Ainsley, who I referred to earlier, describes this group as being on average or below incomes, in poverty probably one year in three – a “precariat”, in that they struggle to maintain let alone improve their socio-economic status. Almost exclusively reliant on public services (and engaging with them on a more frequent basis), renting privately with often unstable tenancies, exposed to volatile market forces in an insecure working environment – we may think their world is somehow not a Tory world.
But they also value family, fairness, hard work, decency and orderly structure – the Tory double helix. They are a group who feel politics has not worked for them and their interests for many years, under governments of all political parties. This is compounded by their view that their children are likely to fare less well than they did, and feel their status endangered by the ‘hourglass’ economy.
How do we tackle decreasing social mobility and the slow decline of in-work progression for those on lower pay rates?

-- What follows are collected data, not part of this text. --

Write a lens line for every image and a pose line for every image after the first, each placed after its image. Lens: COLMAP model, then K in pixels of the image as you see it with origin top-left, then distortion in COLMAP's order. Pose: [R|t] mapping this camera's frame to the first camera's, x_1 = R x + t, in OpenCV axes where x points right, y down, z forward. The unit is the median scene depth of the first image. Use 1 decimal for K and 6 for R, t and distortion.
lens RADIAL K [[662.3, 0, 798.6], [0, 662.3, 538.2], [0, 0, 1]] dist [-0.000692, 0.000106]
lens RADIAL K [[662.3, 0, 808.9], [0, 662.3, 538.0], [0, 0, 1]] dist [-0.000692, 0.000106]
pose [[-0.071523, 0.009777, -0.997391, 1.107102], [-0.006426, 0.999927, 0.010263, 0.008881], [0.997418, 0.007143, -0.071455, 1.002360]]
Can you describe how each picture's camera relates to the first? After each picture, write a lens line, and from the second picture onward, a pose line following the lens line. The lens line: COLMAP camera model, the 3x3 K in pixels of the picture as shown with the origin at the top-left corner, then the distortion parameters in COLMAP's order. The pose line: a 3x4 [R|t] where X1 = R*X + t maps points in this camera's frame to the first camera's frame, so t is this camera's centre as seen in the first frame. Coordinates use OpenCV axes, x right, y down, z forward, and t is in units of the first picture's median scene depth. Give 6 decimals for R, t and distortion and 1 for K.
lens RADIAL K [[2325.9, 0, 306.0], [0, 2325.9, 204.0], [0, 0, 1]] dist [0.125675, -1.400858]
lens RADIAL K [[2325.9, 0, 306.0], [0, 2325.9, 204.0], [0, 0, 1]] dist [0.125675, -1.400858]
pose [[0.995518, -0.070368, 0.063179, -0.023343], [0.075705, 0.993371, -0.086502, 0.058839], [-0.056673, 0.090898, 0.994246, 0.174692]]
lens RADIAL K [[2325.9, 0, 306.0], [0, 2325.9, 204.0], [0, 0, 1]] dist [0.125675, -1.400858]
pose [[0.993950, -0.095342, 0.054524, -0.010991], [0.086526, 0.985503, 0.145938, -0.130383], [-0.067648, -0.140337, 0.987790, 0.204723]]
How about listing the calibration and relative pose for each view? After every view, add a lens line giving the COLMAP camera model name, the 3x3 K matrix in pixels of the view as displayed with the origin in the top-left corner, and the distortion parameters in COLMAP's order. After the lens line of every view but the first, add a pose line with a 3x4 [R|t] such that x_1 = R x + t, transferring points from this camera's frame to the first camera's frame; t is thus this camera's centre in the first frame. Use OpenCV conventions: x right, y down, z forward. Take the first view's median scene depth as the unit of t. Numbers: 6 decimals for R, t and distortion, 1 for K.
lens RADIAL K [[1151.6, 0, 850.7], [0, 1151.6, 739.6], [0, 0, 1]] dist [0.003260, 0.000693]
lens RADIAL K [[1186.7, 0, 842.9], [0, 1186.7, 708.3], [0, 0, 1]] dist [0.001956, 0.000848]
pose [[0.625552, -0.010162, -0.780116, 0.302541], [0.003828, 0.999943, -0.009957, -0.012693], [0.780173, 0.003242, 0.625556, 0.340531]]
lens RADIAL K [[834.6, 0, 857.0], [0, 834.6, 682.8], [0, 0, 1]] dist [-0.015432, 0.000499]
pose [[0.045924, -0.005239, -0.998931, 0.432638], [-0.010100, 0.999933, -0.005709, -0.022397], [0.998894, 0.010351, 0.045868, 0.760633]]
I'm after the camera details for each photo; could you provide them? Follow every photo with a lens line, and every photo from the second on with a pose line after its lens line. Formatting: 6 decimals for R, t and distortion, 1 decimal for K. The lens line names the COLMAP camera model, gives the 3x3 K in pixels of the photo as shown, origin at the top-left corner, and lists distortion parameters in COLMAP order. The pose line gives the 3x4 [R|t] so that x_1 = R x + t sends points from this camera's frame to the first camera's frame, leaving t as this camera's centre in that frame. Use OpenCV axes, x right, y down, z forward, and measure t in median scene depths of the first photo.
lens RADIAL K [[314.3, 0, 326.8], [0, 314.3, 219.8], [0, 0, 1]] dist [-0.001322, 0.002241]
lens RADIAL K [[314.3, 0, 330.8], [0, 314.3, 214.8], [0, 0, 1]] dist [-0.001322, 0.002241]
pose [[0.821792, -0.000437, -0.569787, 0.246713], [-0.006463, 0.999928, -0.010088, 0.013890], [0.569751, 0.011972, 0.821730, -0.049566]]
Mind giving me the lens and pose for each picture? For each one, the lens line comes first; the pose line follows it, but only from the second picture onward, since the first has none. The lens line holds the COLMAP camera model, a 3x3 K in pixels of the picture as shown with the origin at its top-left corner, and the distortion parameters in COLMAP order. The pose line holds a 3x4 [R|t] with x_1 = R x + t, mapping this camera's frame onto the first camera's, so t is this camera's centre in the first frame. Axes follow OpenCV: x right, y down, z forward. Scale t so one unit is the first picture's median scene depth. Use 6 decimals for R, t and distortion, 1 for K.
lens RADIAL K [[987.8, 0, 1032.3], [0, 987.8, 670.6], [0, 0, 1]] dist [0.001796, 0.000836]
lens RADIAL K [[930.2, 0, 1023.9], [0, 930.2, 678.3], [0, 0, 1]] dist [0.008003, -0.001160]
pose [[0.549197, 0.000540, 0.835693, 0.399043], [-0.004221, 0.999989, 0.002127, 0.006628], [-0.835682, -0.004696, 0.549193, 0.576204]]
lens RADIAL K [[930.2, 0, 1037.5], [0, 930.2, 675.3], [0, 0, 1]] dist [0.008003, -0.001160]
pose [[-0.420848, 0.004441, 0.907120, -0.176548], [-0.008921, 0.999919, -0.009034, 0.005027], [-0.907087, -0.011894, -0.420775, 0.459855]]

Our language focuses on improving social mobility, and we lament it is not increasing. But we never discuss how it might be diminishing and how downward mobility, like grains of sand in the hourglass economy, is actually more likely for many in the “precariat” or second generation immigrants. Ainsley cites one study of low paid workers suggested only one in six would climb out of their low paid roles over the course of a decade.
For Conservatives, at the heart of these issues is not just the challenges above, but also how to protect people not from bad decisions they may sometimes make, but rather the structures that aggravate the penalty paid for poor decisions, which can sometimes tip people over into extreme poverty when the unexpected occurs.
Then there is the larger question of how we reconnect communities to the wider economic health of the nation, and give them a stake in future growth by ending their relative isolation from many of the beneficial consequences of wider government policy.
For all that, the Government must move much more quickly to fill what has now become a policy vacuum. Free school meals is an issue which has cut through. Departments deserve credit for thinking around the issue – the building blocks are there from the DfE’s Holiday Hunger Pilots, to DEFRA’s National Food Strategy to DHSC’s work on improving take up of Healthy Start Vouchers.
I’ve written before on ConservativeHome about how department silo thinking means cross-departmental issues, however important they are, struggle to get momentum. What could be more critical right now alongside restarting economic growth than tackling some of the fundamental structural challenges that would diminish food poverty?
Failure to do so will just lead to technocratic-sounding, misguided-but-benevolent Labour policies around an emblematic “right to food” set out in legislation or a big-brother National Food Service. The lessons since 1945 are that if we Conservatives don’t get it right, someone else will try, and get it wrong.